=== Work order ===
Output, exactly as written, the lines below starting at the line containing "line: (134, 92) -> (63, 186), removed" and ending at the line containing "arc: (146, 351)". Drop the pictures and keep both end lines.

=== Study material ===
========================
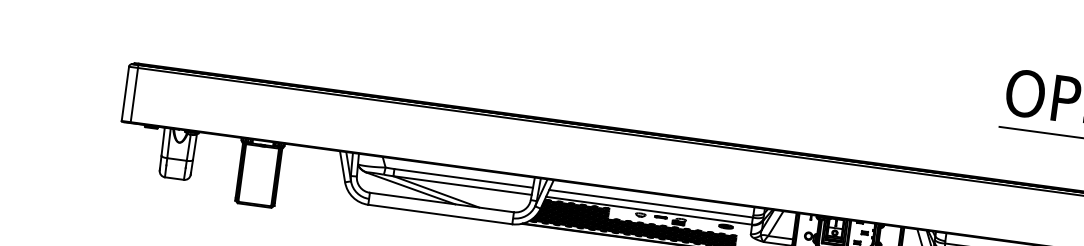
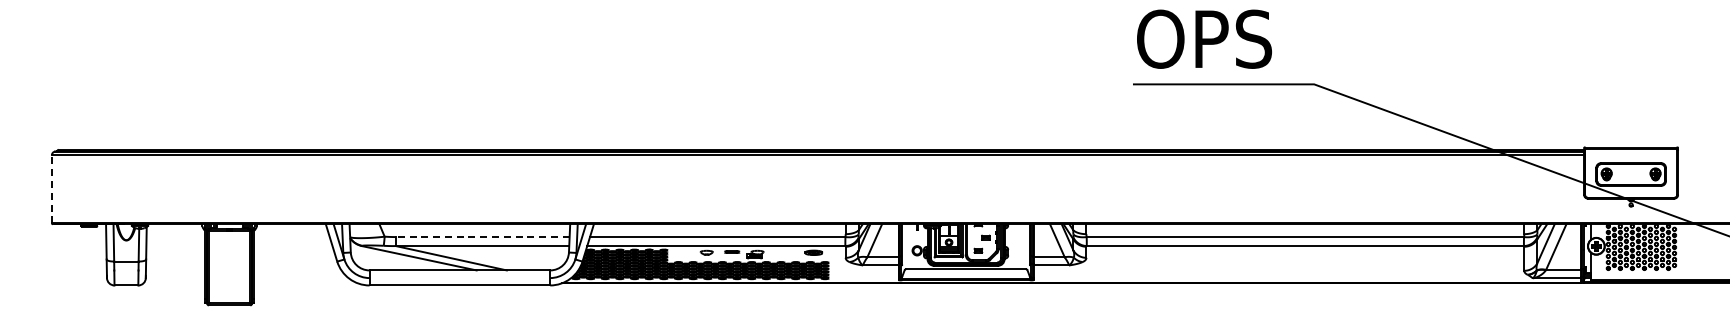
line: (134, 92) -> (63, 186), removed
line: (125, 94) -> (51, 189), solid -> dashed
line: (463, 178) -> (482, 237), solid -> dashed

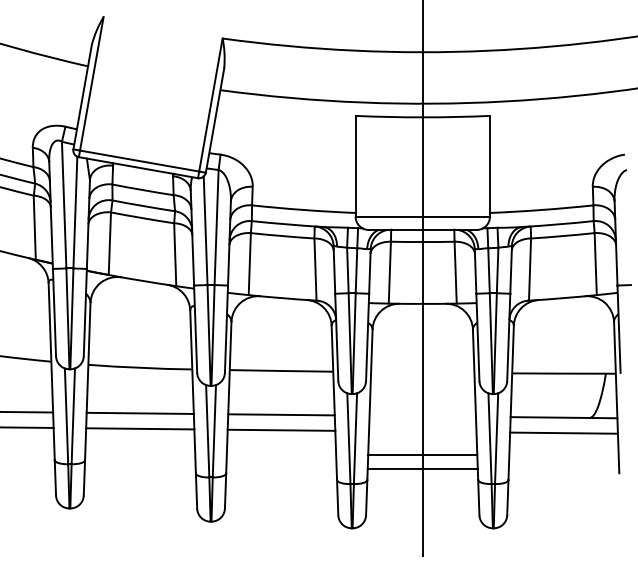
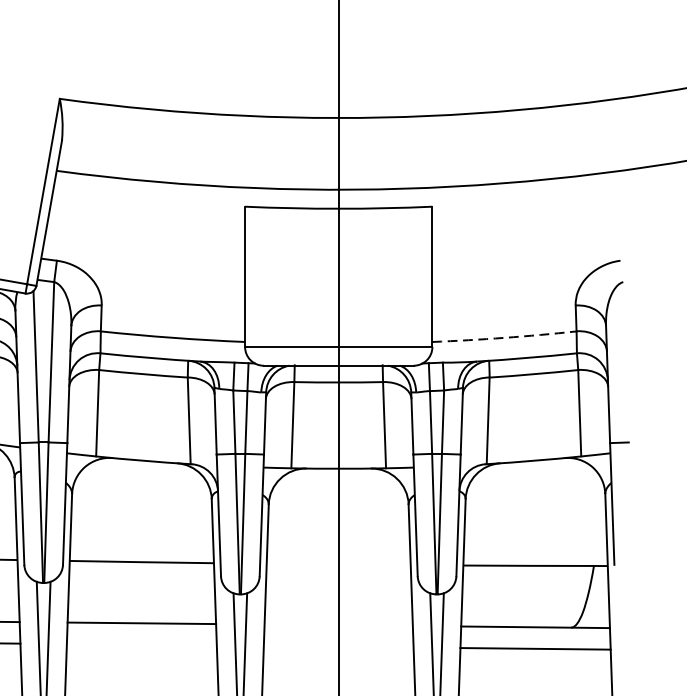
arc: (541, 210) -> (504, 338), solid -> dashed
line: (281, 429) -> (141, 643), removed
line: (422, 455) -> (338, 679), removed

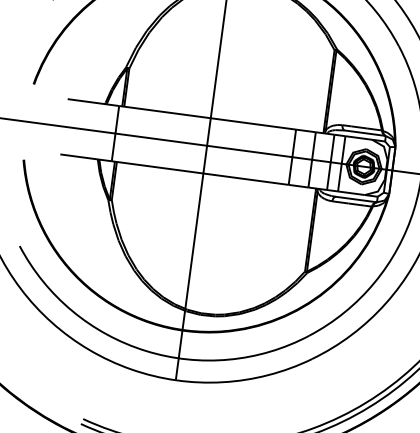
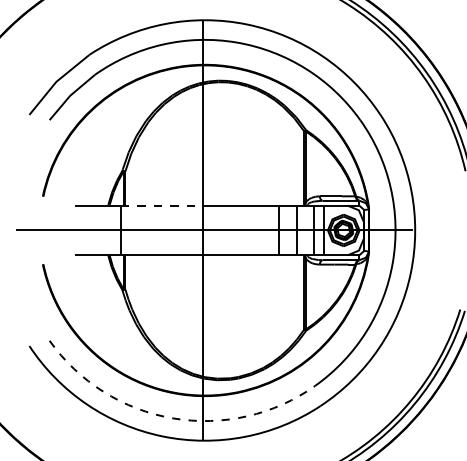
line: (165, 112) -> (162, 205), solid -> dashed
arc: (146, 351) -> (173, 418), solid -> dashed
========================
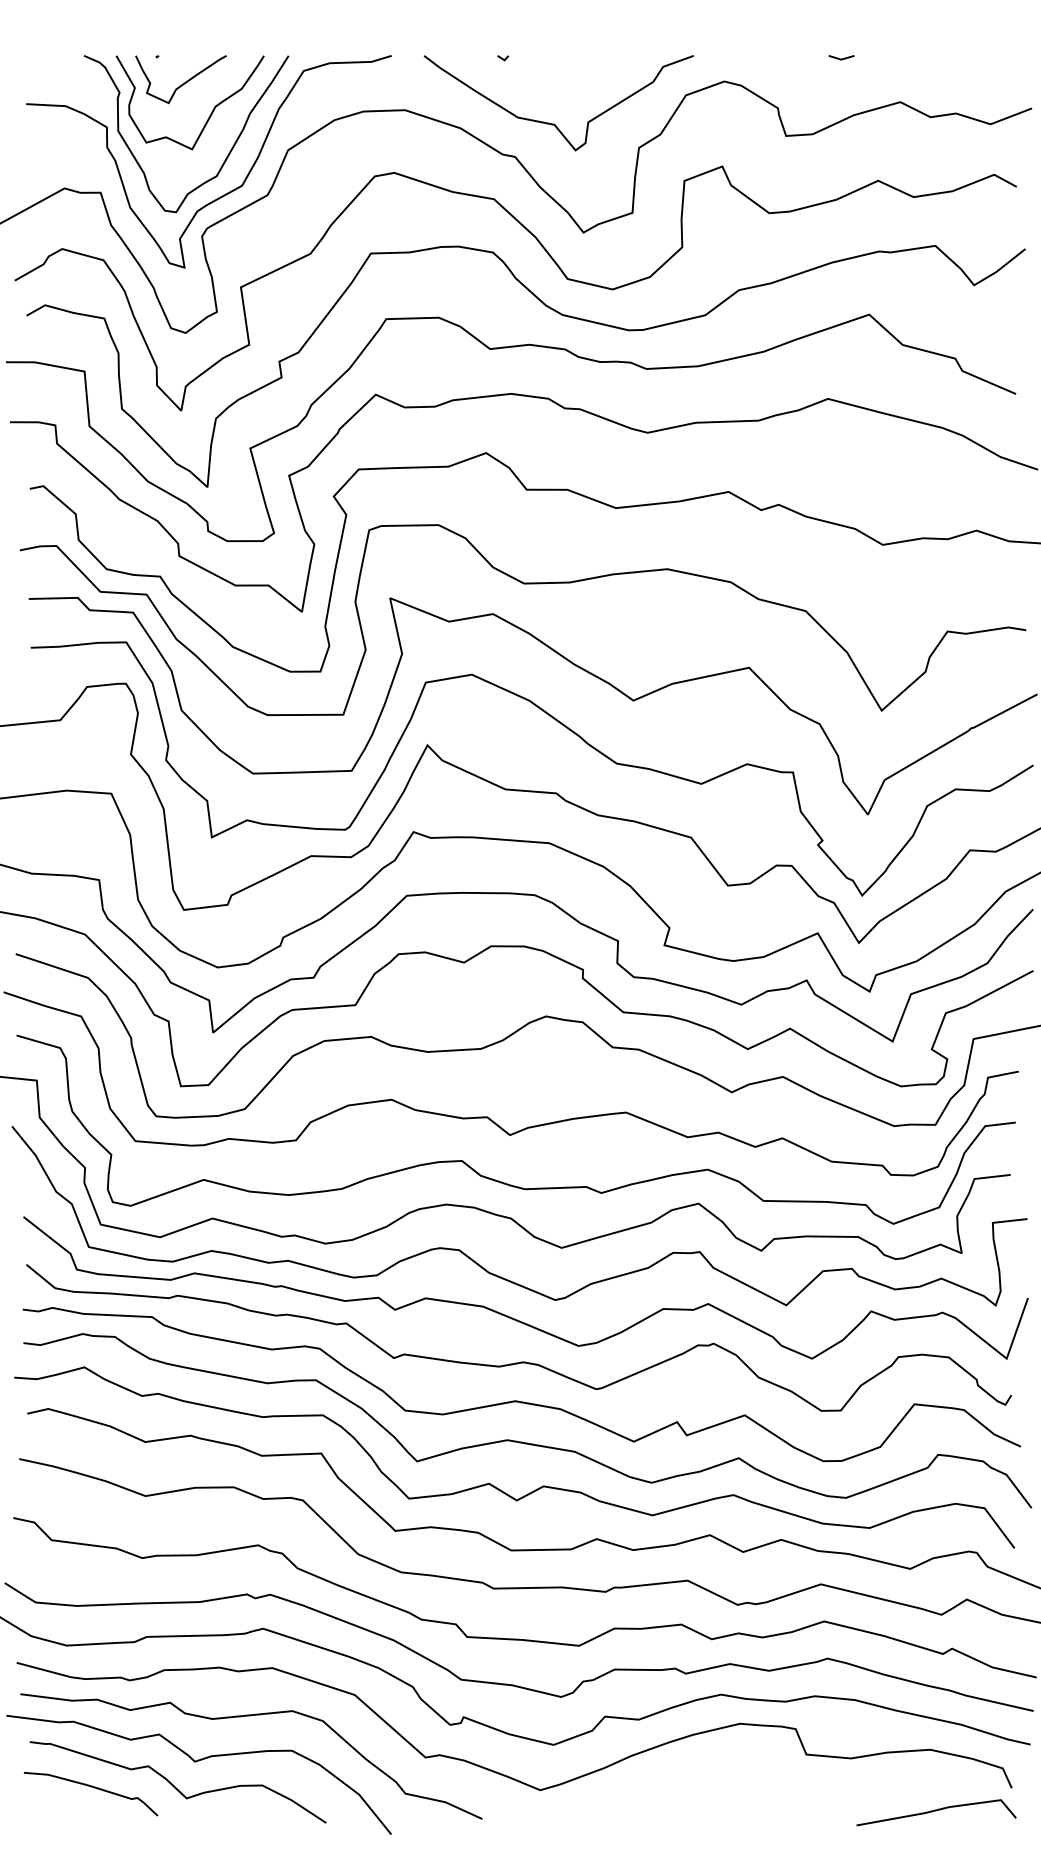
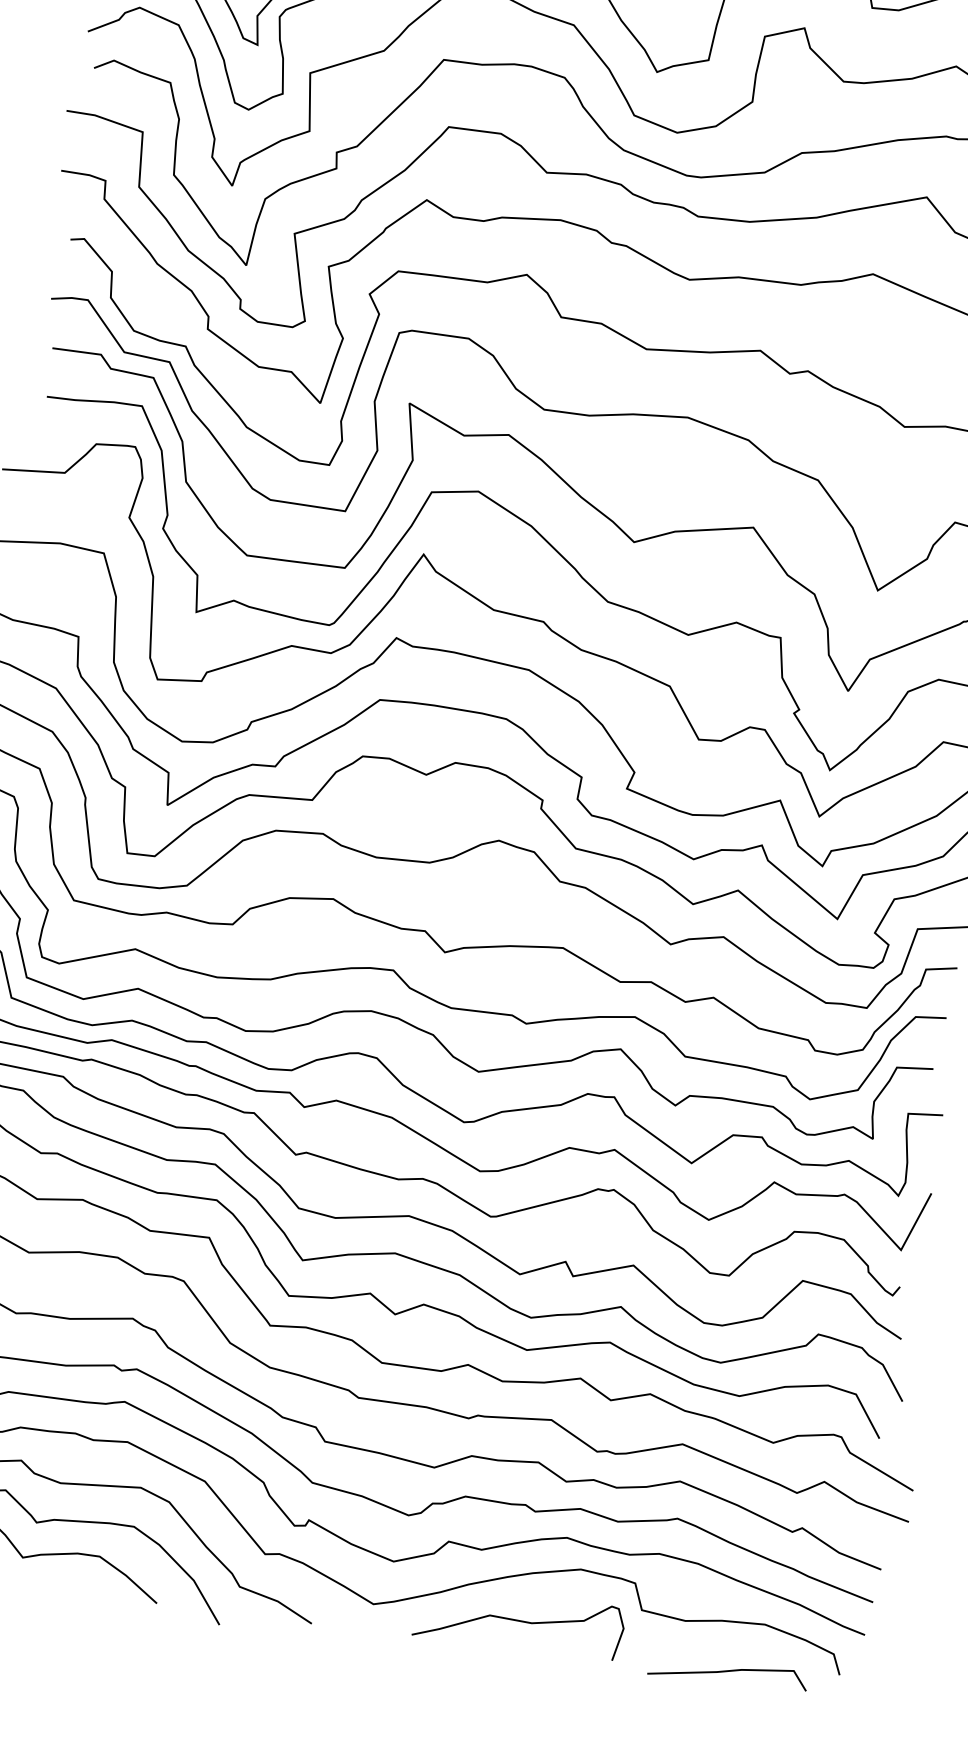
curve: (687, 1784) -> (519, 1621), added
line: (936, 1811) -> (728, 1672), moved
========================
=== Response to this exercise ===
line: (134, 92) -> (63, 186), removed
line: (125, 94) -> (51, 189), solid -> dashed
line: (463, 178) -> (482, 237), solid -> dashed

arc: (541, 210) -> (504, 338), solid -> dashed
line: (281, 429) -> (141, 643), removed
line: (422, 455) -> (338, 679), removed

line: (165, 112) -> (162, 205), solid -> dashed
arc: (146, 351) -> (173, 418), solid -> dashed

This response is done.